It’s really happening. After this long journey, I sit here in my bed, getting ready to take a shower; I can’t believe this moment is finally happening. You would think I would be flooded with emotions and excitement, but in a sense, I’m almost numb. I’m not going to lie, some of it is because I have thoughts running through the back of my mind that just keep reminding me “why?”. “Why did you let things get so out of hand that you have to have a surgical intervention? Why couldn’t you just get a hold of this while you still had a chance?”.
This journey has already been so emotional, an awakening of sorts. I have reflected on past experiences in my life to better understand why I got here in the first place. Why did I let myself gain an extra 150 lbs? Why did I stop caring? Will I ever let myself get to this point again? Am I going to fail this surgery?

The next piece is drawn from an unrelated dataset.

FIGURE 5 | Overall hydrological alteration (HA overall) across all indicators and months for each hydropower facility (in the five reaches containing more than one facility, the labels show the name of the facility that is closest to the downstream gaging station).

What makes this any different than all my other failed attempts.
Even though it sounds like I’m riddled with disappointment in, I’m not. I could be, but what’s the use in that? I’m just so thankful for the oppprtunity to get to start over. I really try to live with the mentality that I don’t have many regrets in life because all you can really do from the past is learn, but if I had one regret, it would be how I let myself go deep into this state of morbid obesity.
Honestly, I have not been obese in my adult life. Being so vastly overweight has been a huge part of my identity: It’s helped me become invisible. I have missed out on so many opportunities in my life because of my weight. I didn’t want to go out because of my size, as if staying home inside (and eating) was a better alternative.

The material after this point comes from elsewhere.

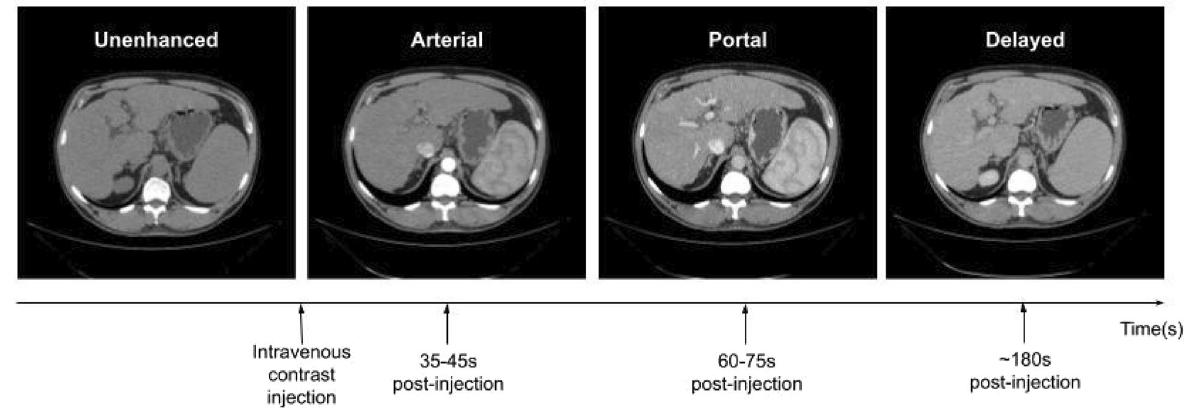
Figure 2. Demonstration of the contrast phases of a liver CT scan.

Yesterday, I had to do a 24-hour fast, and I’m not going to lie, it was hard for me. I have never done anything like that before, I have never been 24-hours without food. It was almost emotional, I kept thinking how I will not be able to indulge anymore, how my lifestyle is actually really going to change. I can’t just casually give into my impulses anymore, it’s time to grow up and take care of myself.

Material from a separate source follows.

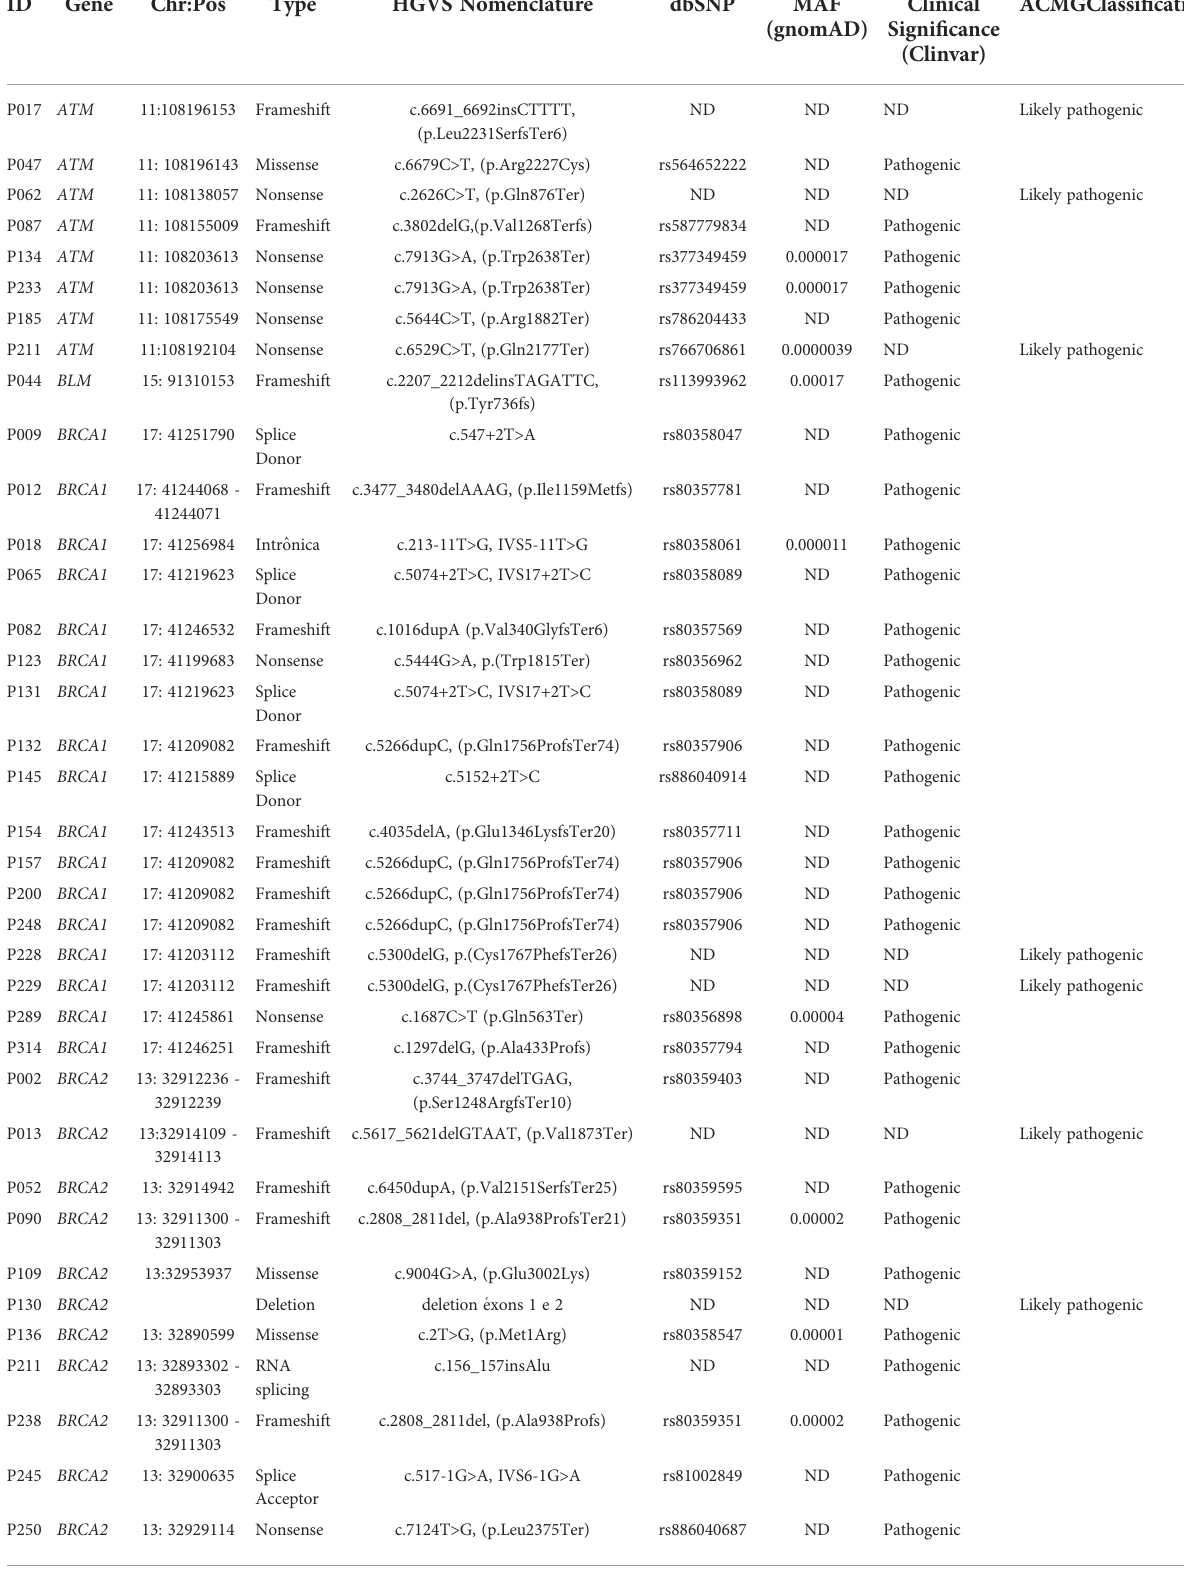
TABLE 3 Description of the identi fi ed 83 germline pathogenic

But you know what? I’m ready.
I truly am ready to embark on this next journey of my life. The only thing that can stop me now is myself, and while this is by no means going to be a quick fix, I’m going to have an incredible tool in my body to aid me along the way. I can finally define myself through my personality, not my weight. I can finally live life how I want to, and not have to worry about how uncomfortable I’m going to feel going out at such a large size. I can soon do the physical activities I once loved.
I’m finally going to start living life, and not this shell of a life I’ve been living. I’m finally ready to give up my identity as the fat chick, and I’m ready to live my life to the fullest. I’m ready to have a healthy mind and body.